L'attention des Lycans rassemblés était maintenant totalement fixée sur nous. C'était le moment qu'ils avaient tous attendu.
"Mesdames et messieurs," annonça Hadès, sa voix profonde se propageant facilement à travers la salle. "Ce soir, nous honorons l'union entre deux grandes meutes, un lien qui promet force, sécurité et prospérité pour tous." Ses yeux ne quittaient pas les miens. "Un partenariat qui marquera une nouvelle ère pour nos deux races."
La foule répondit par des applaudissements polis, bien que je puisse sentir la tension sous-jacente dans la salle. Les sourires sur leurs lèvres n'atteignaient pas leurs yeux, n'adoucissaient pas la froideur en eux.
La foule se tut, attendant le prochain mouvement, le geste cérémoniel qui scellerait cette alliance. Un baiser, un contact, et tout serait fini.
"Scellons-nous cela d'un baiser, ma reine?" demanda Hadès, sa voix ronronnante destinée à mes oreilles seules.
Je hochai la tête lentement, ne me fiant pas à moi-même pour parler sans trahir la tempête qui faisait rage en moi. La pièce semblait s'estomper alors qu'il se rapprochait, son visage maintenant à quelques centimètres du mien. Je pouvais sentir sa respiration sur ma peau, chaude et régulière, tandis que mon cœur battait dans ma poitrine.

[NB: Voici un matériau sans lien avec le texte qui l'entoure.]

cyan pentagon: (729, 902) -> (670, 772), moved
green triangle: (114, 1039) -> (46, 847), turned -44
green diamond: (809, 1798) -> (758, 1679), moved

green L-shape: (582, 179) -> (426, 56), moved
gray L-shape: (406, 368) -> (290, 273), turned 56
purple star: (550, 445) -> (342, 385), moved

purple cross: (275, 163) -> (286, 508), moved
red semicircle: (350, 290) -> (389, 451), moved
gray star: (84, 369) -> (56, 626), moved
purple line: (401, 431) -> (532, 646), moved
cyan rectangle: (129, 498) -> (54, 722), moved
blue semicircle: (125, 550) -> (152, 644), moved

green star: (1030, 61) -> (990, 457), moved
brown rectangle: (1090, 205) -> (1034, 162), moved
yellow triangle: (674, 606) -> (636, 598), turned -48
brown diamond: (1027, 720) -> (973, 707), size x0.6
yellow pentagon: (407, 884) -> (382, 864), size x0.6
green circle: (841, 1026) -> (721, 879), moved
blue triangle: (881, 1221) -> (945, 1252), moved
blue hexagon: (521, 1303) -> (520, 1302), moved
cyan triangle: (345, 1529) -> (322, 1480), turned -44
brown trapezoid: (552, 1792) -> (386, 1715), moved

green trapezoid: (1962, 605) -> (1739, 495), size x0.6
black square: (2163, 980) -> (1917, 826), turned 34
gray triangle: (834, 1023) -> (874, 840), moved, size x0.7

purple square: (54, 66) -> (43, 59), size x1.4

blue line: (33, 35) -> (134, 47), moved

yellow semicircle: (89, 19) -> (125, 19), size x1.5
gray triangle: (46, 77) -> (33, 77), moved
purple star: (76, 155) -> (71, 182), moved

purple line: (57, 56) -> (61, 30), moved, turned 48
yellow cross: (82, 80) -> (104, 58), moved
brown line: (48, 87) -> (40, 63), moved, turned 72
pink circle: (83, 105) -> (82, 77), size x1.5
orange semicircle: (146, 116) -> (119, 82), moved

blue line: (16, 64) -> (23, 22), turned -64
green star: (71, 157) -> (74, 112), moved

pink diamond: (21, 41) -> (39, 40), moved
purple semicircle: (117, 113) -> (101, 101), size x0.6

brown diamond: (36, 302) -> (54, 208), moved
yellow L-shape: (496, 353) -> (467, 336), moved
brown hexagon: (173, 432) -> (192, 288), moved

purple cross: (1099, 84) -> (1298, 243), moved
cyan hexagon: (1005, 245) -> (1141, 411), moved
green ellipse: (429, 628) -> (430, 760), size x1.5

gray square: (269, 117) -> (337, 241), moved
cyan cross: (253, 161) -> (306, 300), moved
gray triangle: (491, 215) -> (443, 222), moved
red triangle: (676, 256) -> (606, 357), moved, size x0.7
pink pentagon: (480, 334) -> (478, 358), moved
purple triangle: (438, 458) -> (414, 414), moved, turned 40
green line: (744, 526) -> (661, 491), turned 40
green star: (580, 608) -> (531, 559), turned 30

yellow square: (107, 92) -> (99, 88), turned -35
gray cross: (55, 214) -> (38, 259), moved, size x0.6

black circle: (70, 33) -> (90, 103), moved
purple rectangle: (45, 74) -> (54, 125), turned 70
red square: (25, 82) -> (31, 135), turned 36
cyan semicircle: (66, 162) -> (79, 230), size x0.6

Ses mains glissèrent jusqu'à mon cou et encadrèrent mon visage, l'action me secouant.
Avant que je puisse réagir, ses lèvres rencontrèrent les miennes. Le monde semblait se figer un instant, le moment s'étirant douloureusement longtemps. Tout mon corps se tendit, attendant que le poison fasse effet, qu'il flanche et tombe. Mon cœur se mit à chanter quand il se figea, sa main venant sur mon épaule comme pour se stabiliser. Ça fonctionnait.
Je m'attendais à la suite — il se retirerait et tomberait, son visage se décomposant rapidement. Il se retira, mais seulement légèrement.
"Croyais-tu vraiment que cela fonctionnerait sur moi?" murmura-t-il, sa voix amusée. Mon estomac s'affaissa.
Et puis il m'embrassa plus fort, son autre main venant incliner ma tête en arrière pour lui donner plein accès. Sa langue glissa sur mes lèvres, son baiser se creusant alors qu'il envahissait ma bouche.